Five Proven Practices For Customer Experience Mapping
By Laura Patterson, President at VisionEdge Marketing
Customers are the most important part of any business; customers are the very purpose of business. Keeping your happy should be at the top of your list of priorities. If your organization is among those that have created customer experience maps, kudos to you and your team! If not, and this is an itch you want to scratch.
How customers evaluate their experience is based on their perception of the actual performance of the organization at that point of interaction compared to the customer's expectation. James Allen from the Harvard Business School revealed that while 80% of businesses state that they offer a great customer experience, only about 8% of customers feel similarly about their experience. Understanding this perception versus the expectation, and the gaps across all experiences, enables you to create customer experience performance targets and key performance indicators.
The Purpose of Creating a Customer Experience Map
Customer experience mapping is a vehicle for capturing the perceptions versus the expectations across all points of interaction, ideally for each customer segment and/or persona. The mapping process should enable you to develop processes and skills designed to deliver an experience that sets your organization apart in the eyes of your customers, hopefully resulting in customer loyalty and becoming advocates for your goods/services.

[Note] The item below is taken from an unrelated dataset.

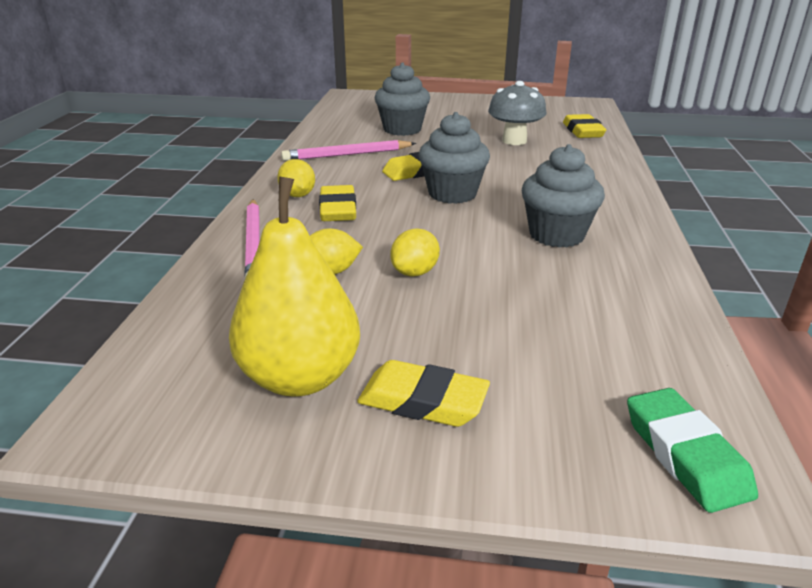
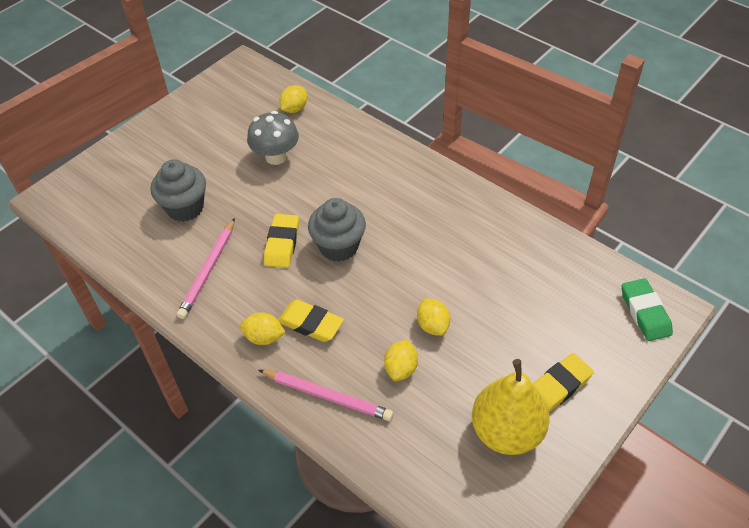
camera: 55 degrees left, 20 degrees up
(556, 235) = (438, 231): grey cupcake -> none
(583, 131) = (294, 109): yellow eraser -> yellow lemon
(685, 454) = (645, 312): green eraser -> green eraser turned 60 degrees clockwise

Many organizations often mistake creating a process map with creating a customer experience map. While similar, their focus is quite different. A process map describes your company's internal processes, functions, and activities and generally uses the company's internal language and jargon. A customer experience map describes the customer experience in, and only in, the customer's language. What makes customer experience mapping challenging is the fact that the customer experience is typically quite complex, because it cuts across divisions, departments, and functions.
- Start with the universal touch points that can be applied across all your customers (you can create more specific experience maps as time goes on)

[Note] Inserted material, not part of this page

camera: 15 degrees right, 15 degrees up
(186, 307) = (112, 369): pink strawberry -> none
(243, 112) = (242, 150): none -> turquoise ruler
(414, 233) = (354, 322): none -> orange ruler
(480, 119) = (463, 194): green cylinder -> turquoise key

- Make a list of all the touch points. For each touch point write a description, method of interaction, and customer expectation. We have found that this step is best accomplished by:
Involving as many people as necessary, including members of your customer advisory boards, to identify all touch points
Holding working sessions and conducting interviews to capture and incorporate the expected and actual emotional, experiential, and functional experiences for each touch point
- Document your learnings and produce a visual illustration (map)
- Use the map to identify areas working well and those that need improvement. Focus on those areas that are known as "moments of truth," those crucial interactions that determine whether the customer becomes or remains loyal
- Build a plan to address James Allen's "Three D's," which he believes enables organizations to offer an exceptional customer experience:
- Design the correct incentive for the correctly identified consumer, offered in an enticing environment.
- Deliver the proposed experience by focusing the entire team across various functions.
- Develop consistency in execution.
Sometimes organizations need help with this, which is why there are experts out there! Be willing to ask for help—it's important to correctly capture your customer experience journey.